All of the records below are to be given again word for word, with the pictures removed.

-- Opening Marker --

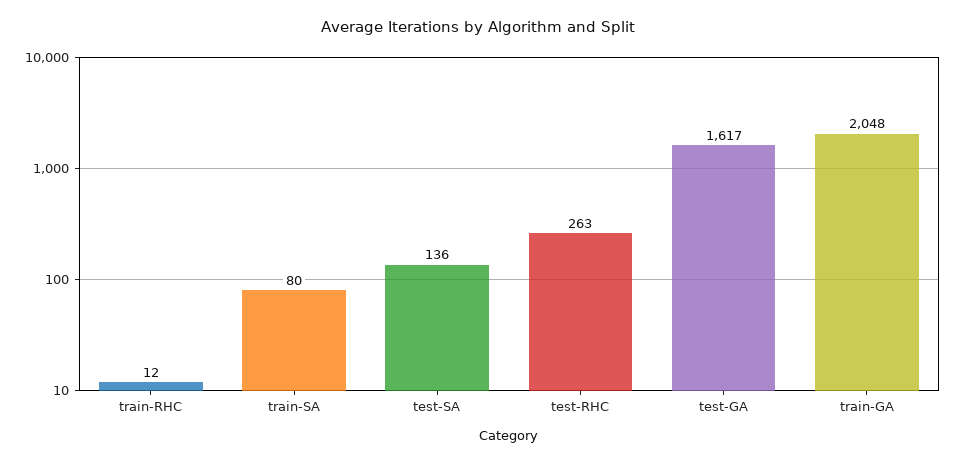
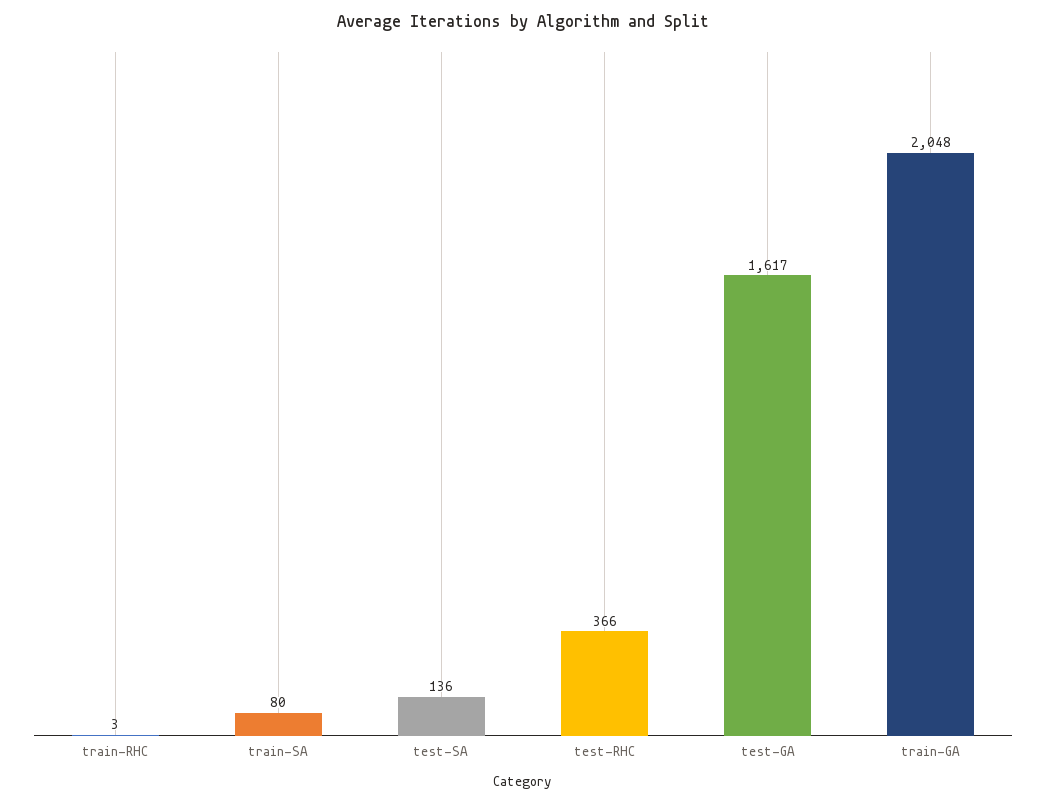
  {
-   "train-RHC": 12,
+   "train-RHC": 3,
    "train-SA": 80,
    "test-SA": 136,
-   "test-RHC": 263,
+   "test-RHC": 366,
    "test-GA": 1617,
    "train-GA": 2048
  }

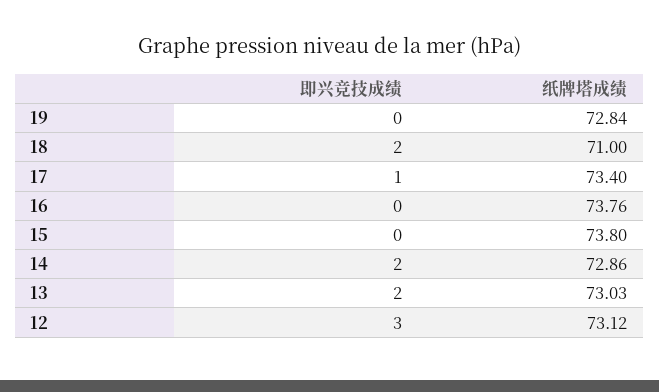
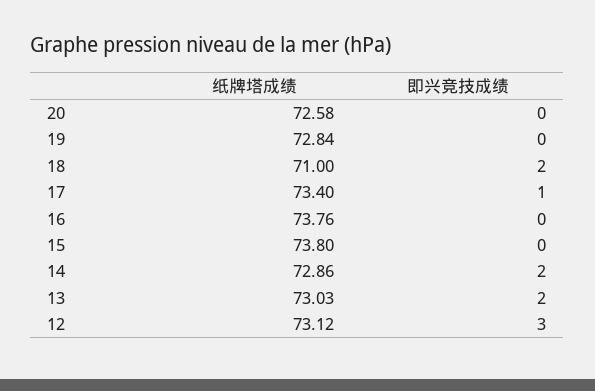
  {
    "即兴竞技成绩": {
      "19": 0,
      "18": 2,
      "17": 1,
      "16": 0,
      "15": 0,
      "14": 2,
      "13": 2,
-     "12": 3
+     "12": 3,
+     "20": 0
    },
    "纸牌塔成绩": {
      "19": 72.84,
      "18": 71,
      "17": 73.4,
      "16": 73.76,
      "15": 73.8,
      "14": 72.86,
      "13": 73.03,
-     "12": 73.12
+     "12": 73.12,
+     "20": 72.58
    }
  }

-- Closing Marker --

▶ _Your solution_:
  {
-   "train-RHC": 12,
+   "train-RHC": 3,
    "train-SA": 80,
    "test-SA": 136,
-   "test-RHC": 263,
+   "test-RHC": 366,
    "test-GA": 1617,
    "train-GA": 2048
  }

  {
    "即兴竞技成绩": {
      "19": 0,
      "18": 2,
      "17": 1,
      "16": 0,
      "15": 0,
      "14": 2,
      "13": 2,
-     "12": 3
+     "12": 3,
+     "20": 0
    },
    "纸牌塔成绩": {
      "19": 72.84,
      "18": 71,
      "17": 73.4,
      "16": 73.76,
      "15": 73.8,
      "14": 72.86,
      "13": 73.03,
-     "12": 73.12
+     "12": 73.12,
+     "20": 72.58
    }
  }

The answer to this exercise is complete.